TO DO: The whole listing below should be printed again exactly, with no images.

RECORDS TO USE:
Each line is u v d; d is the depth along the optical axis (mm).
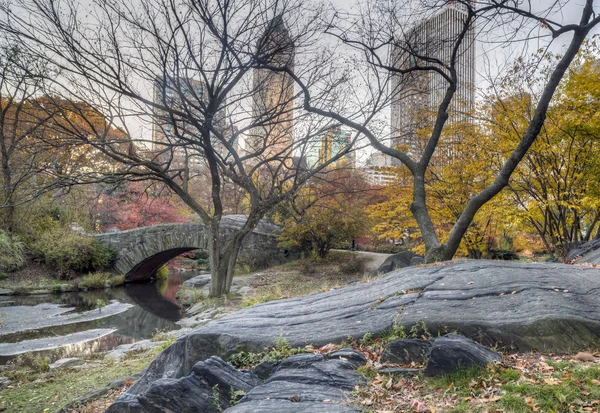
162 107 11539
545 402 3156
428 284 6152
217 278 17203
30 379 8805
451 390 3668
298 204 23750
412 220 14172
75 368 9516
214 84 12977
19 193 19047
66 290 23281
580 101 10602
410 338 4730
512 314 4680
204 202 42875
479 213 12414
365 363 4438
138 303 20766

EXPECTED OUTPUT:
Each line is u v d; d is the depth along the optical axis (mm).
162 107 11539
545 402 3156
428 284 6152
217 278 17203
30 379 8805
451 390 3668
298 204 23750
412 220 14172
75 368 9516
214 84 12977
19 193 19047
66 290 23281
580 101 10602
410 338 4730
512 314 4680
204 202 42875
479 213 12414
365 363 4438
138 303 20766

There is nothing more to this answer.